The Fish, or Matsyasana, is a classic backward-bending posture practiced as the counterpose to Shoulderstand. It gives a reverse stretch to the neck, chest, and spine, helping to relieve stiffness after inversion work and restore balance throughout the body. By fully expanding the rib cage and opening the throat and chest, the posture encourages deep breathing, increases lung capacity, and leaves you with a renewed sense of space, ease, and relaxation.

When to practice with care

The Fish should be approached gently and without strain. The backward movement of the neck should feel like a natural continuation of the curve of the spine.

  • Avoid forcing the neck backward if the movement feels painful or strained
  • Keep most of the weight on the elbows, not on the head or neck
  • If you feel discomfort in the neck, come out of the pose slowly
  • Practice the posture steadily and comfortably, without pressure or jerking

Contents

Benefits of Matsyasana

The Fish offers wide-ranging benefits for both body and mind. It is especially valued for the way it relieves stiffness in the neck, shoulders, and spine while creating a feeling of lightness and expansion through the chest.

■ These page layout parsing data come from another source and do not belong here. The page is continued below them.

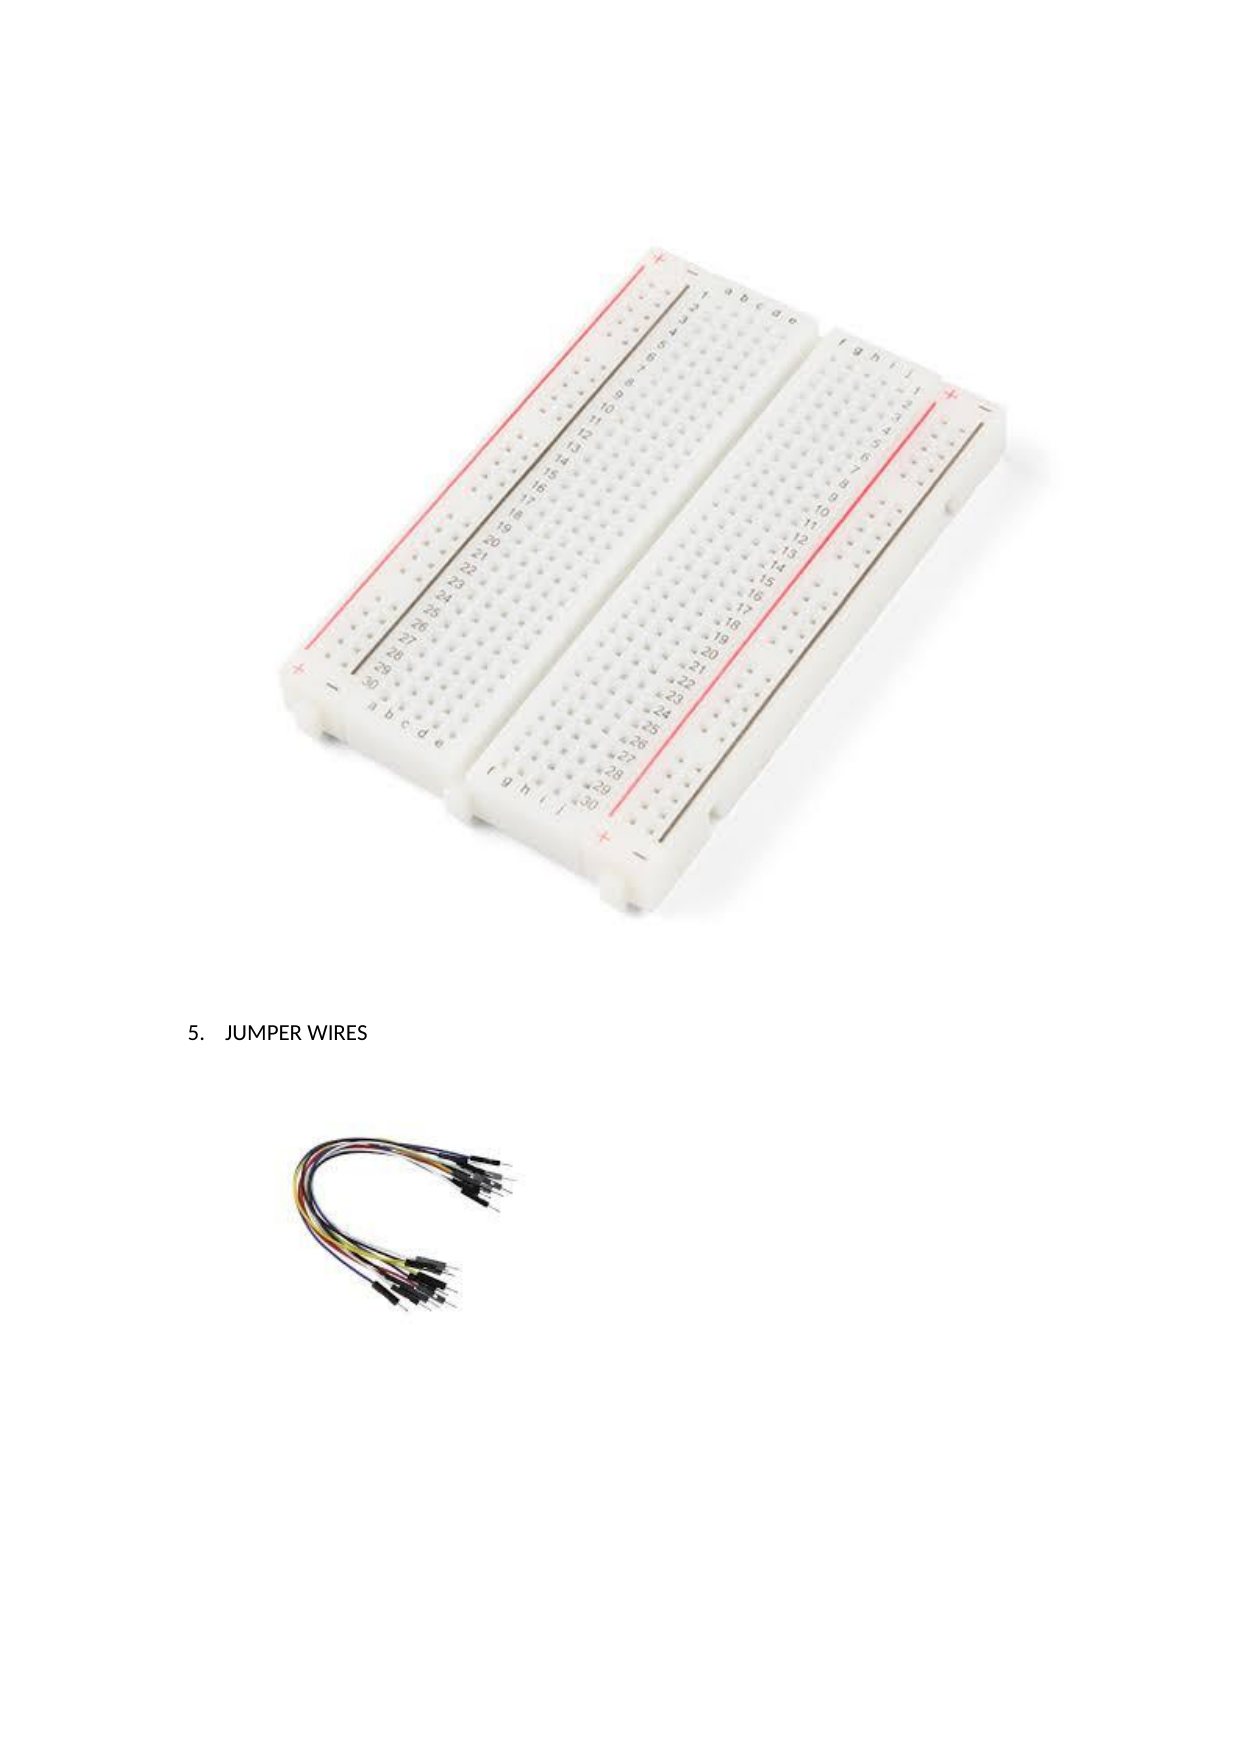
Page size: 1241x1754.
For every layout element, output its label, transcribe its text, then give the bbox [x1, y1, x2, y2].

picture [225, 150, 1091, 1016]
list JUMPER WIRES [187, 1018, 1090, 1046]
picture [225, 1048, 577, 1401]
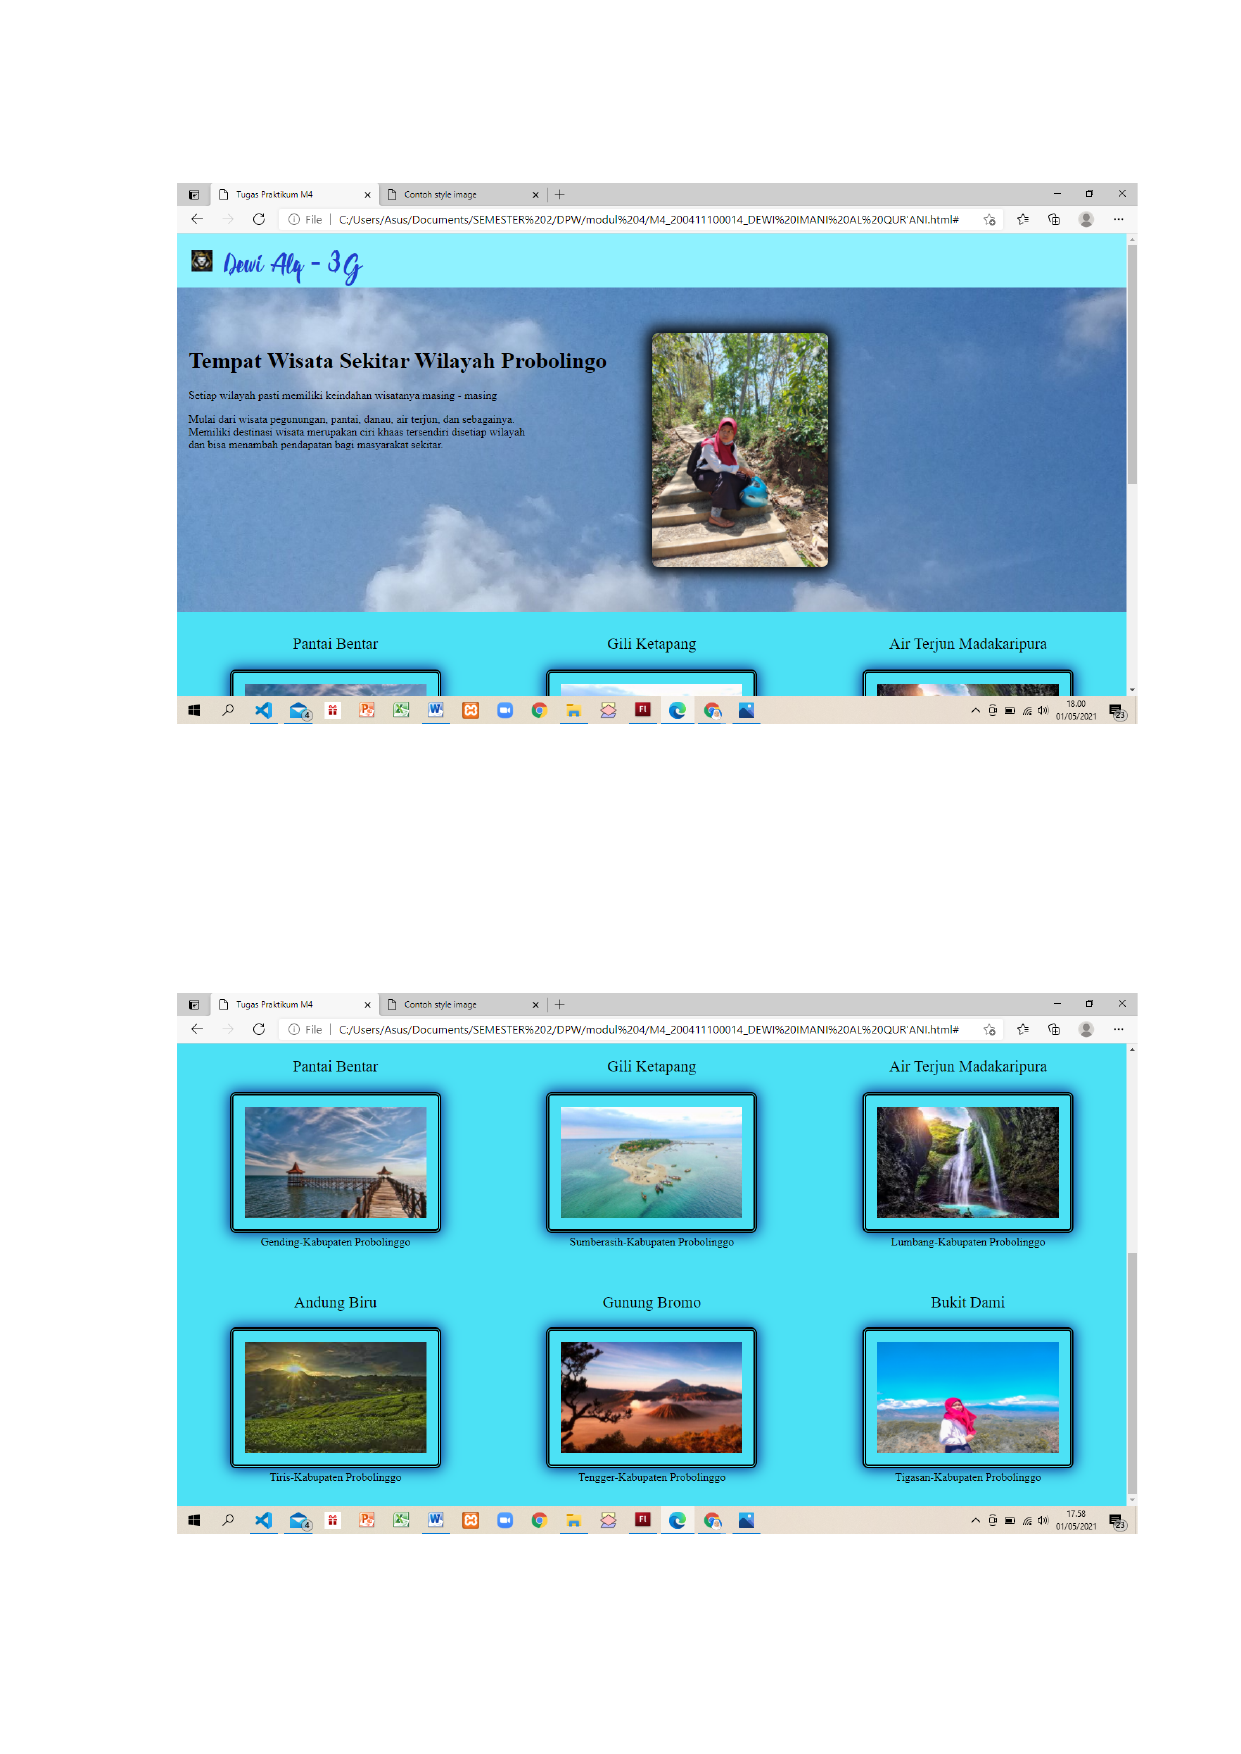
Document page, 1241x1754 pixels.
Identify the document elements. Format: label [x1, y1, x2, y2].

Removes stiffness from the cervical, thoracic, and lumbar regions of the back

Increases blood supply to the spine and neck area

Massages the neck and shoulders

Helps correct rounded shoulders

Expands the chest and rib cage

Increases the capacity of the lungs

Helps relieve asthma and bronchial congestion

Strengthens and cleanses the respiratory system

Stimulates and tones the parathyroid, pituitary, and pineal glands

Supports bone strength and healthy teeth

Regulates moods and calms the emotions

Relieves stress and mental agitation

Keeps the spine supple

Video Inspiration – Fish Pose

The Fish – Step by Step

1

Lie on your back

Lying on your back with legs together and arms next to the body, palms facing downward

Lie flat on your back with your legs together, arms next to your body, palms face down on the mat.

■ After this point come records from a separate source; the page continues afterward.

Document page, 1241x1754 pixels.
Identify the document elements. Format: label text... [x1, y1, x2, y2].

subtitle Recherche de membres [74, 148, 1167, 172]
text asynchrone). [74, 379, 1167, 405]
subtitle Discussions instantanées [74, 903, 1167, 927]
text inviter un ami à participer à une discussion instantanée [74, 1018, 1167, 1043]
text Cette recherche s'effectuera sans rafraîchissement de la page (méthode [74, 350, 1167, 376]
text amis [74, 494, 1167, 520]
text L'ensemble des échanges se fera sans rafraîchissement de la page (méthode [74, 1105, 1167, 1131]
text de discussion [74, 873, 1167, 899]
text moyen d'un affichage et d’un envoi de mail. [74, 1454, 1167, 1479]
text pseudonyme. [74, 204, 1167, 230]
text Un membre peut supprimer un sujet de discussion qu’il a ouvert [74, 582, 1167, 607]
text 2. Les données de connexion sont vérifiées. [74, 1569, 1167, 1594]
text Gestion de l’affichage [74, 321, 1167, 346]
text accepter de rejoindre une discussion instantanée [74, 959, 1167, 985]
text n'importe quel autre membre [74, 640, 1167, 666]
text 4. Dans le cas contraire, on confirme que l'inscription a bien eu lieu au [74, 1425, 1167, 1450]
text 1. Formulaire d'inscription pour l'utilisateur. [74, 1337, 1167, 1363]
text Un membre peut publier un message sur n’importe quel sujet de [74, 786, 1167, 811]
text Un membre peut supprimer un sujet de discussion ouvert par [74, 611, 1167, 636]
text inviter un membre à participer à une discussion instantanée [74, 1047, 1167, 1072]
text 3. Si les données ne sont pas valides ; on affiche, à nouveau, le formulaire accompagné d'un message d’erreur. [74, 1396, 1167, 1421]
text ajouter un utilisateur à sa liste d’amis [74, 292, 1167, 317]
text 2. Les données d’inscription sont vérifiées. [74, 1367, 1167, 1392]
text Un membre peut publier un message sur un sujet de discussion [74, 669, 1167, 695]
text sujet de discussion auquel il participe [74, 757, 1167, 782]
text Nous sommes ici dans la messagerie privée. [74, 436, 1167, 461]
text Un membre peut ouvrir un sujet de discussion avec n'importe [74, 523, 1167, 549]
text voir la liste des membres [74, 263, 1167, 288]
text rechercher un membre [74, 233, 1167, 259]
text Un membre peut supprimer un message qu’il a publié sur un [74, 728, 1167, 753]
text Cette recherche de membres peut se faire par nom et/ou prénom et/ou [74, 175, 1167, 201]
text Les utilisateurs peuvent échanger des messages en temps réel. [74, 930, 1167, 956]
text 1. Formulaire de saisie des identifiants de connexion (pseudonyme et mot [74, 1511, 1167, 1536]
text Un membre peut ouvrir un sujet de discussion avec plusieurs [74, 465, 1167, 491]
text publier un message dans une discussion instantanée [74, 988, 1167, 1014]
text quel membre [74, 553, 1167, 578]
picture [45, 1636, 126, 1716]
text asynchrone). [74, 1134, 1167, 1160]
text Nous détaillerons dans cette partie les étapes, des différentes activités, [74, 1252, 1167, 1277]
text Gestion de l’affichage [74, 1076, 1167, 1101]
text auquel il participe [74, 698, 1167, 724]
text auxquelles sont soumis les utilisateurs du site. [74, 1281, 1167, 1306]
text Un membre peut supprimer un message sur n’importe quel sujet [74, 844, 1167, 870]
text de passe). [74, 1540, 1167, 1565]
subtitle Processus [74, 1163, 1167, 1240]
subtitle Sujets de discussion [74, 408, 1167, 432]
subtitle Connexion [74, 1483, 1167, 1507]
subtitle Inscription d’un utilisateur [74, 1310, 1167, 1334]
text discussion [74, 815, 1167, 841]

  • Keep the legs together
  • Relax the feet
2

Place arms under your body

Step 2 of Fish Pose

Place your arms under your body, bringing your hands, palms still facing down, as close to your thighs as possible. Continue to keep your legs together. If you are stiff in your neck and shoulders, continue practicing steps 1 and 2.

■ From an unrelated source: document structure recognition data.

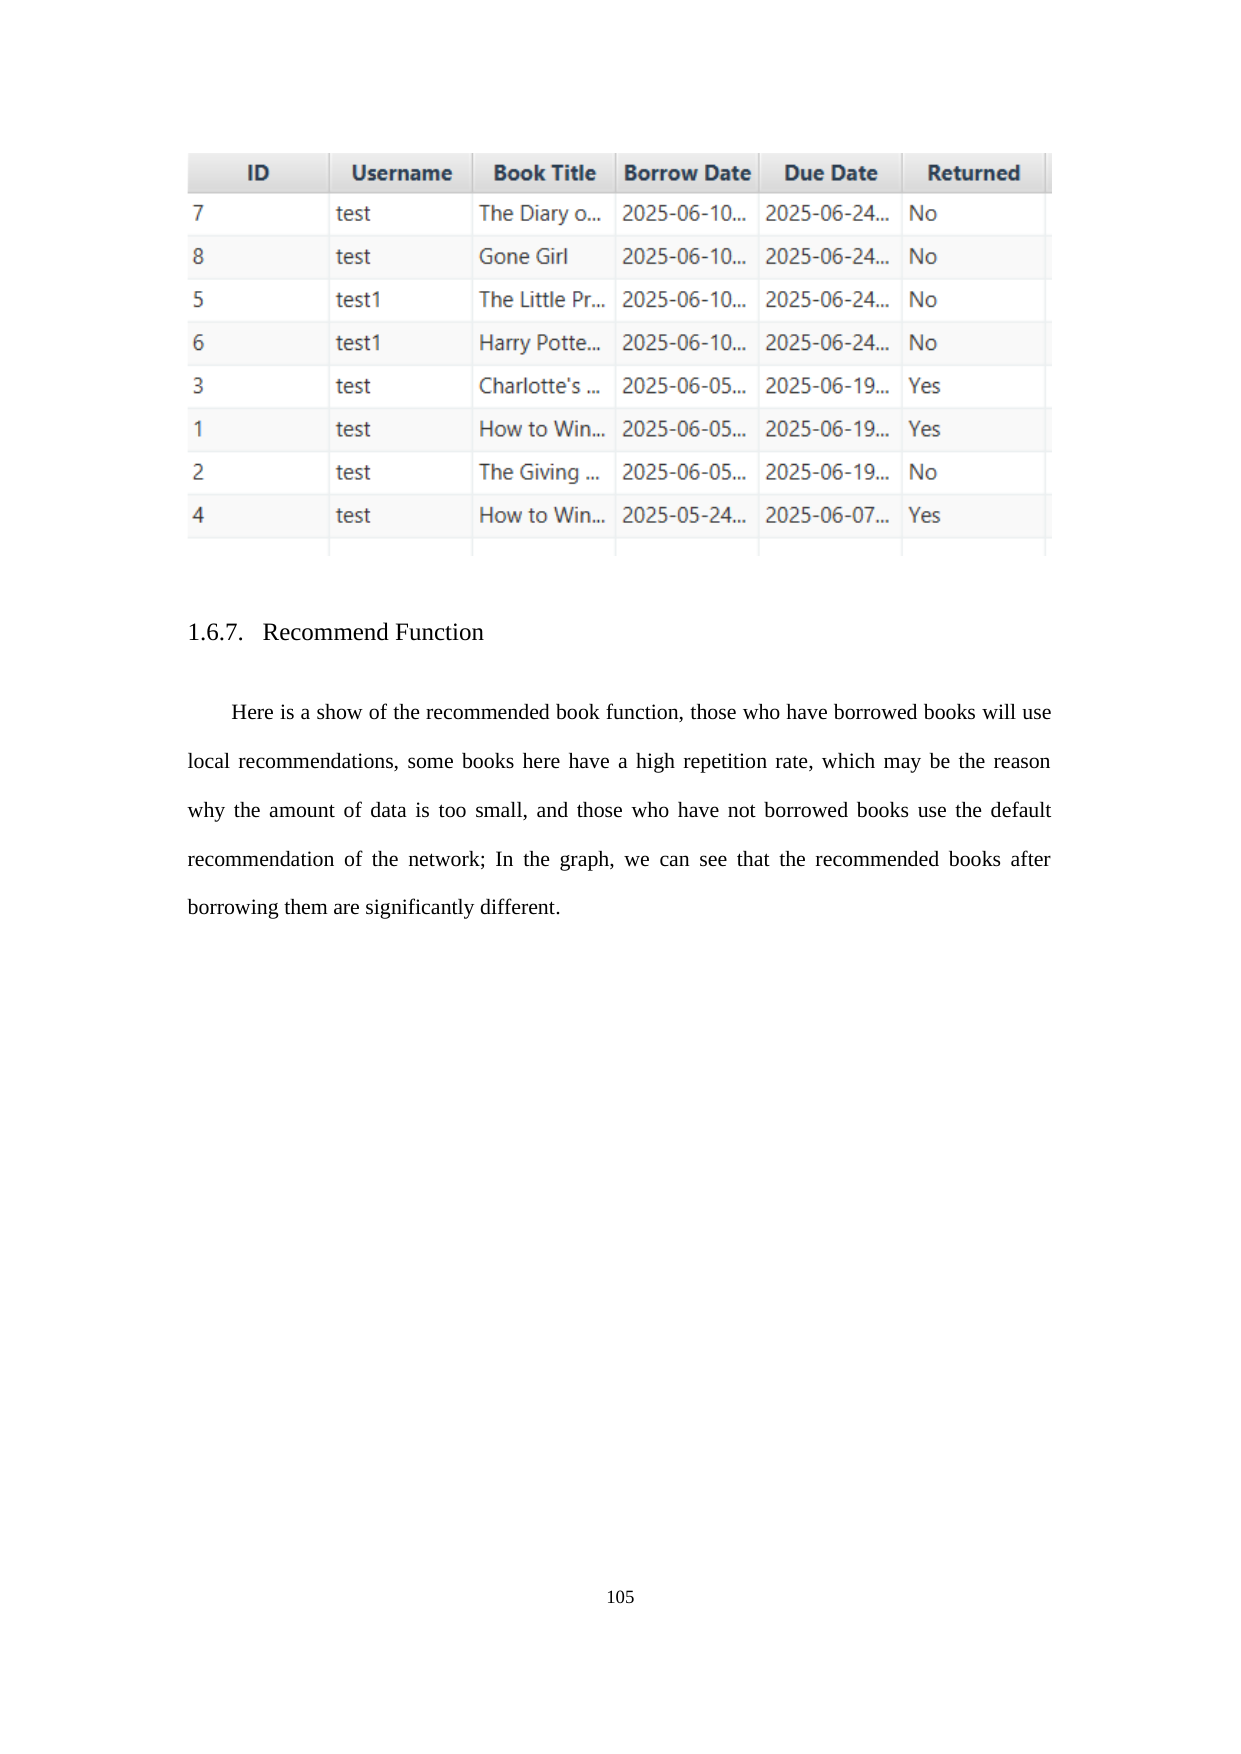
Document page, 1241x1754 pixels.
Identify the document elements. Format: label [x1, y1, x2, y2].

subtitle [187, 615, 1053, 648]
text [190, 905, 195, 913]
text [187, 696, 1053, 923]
picture [187, 153, 1052, 556]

  • Keept the elbows close to each other
3

Bend elbows and lift chest

Step 3 of Fish Pose

On an inhalation, bend your elbows and lift your chest as high as you can. Slowly extend your neck and head backwards. Hold for a couple of deep breaths.

  • Keep the weight on the elbows
  • Relax the neck
  • While in the pose, breathe with a full yogic breath
4

Come into full pose

Amba 4565

If you can manage Step 3, try to come into the full pose. Keep as much weight as possible on your elbows and slowly lower the top of your head to the floor. Hold the pose for half the time that you spent in Shoulderstand.

Come out of the pose by following steps 3, 2 and 1 in that order.

  • Put as little weight on the head as possible
  • Keep the weight on the elbows

Neck Stretch

After Fish, practice this pose to release any tension in your neck.

With your fingers interlocked behind your head and your forearms close to your ears, inhale and lift your head, pushing your chin into your chest. On an exhalation, slowly lower your head back to the mat.

Repeat 2 times.

Relax for 1 to 2 minutes in Corpse Pose.

Counterstretch to Fish Pose

Fish: A Balancing Pose for Breath, Posture, and Ease

The Fish is more than a chest opener. It restores balance after the Shoulderstand cycle, encourages fuller breathing, and helps release stored tension in the neck, shoulders, and upper spine. Practiced with steadiness and ease, it leaves the body open, the breath expanded, and the mind calm.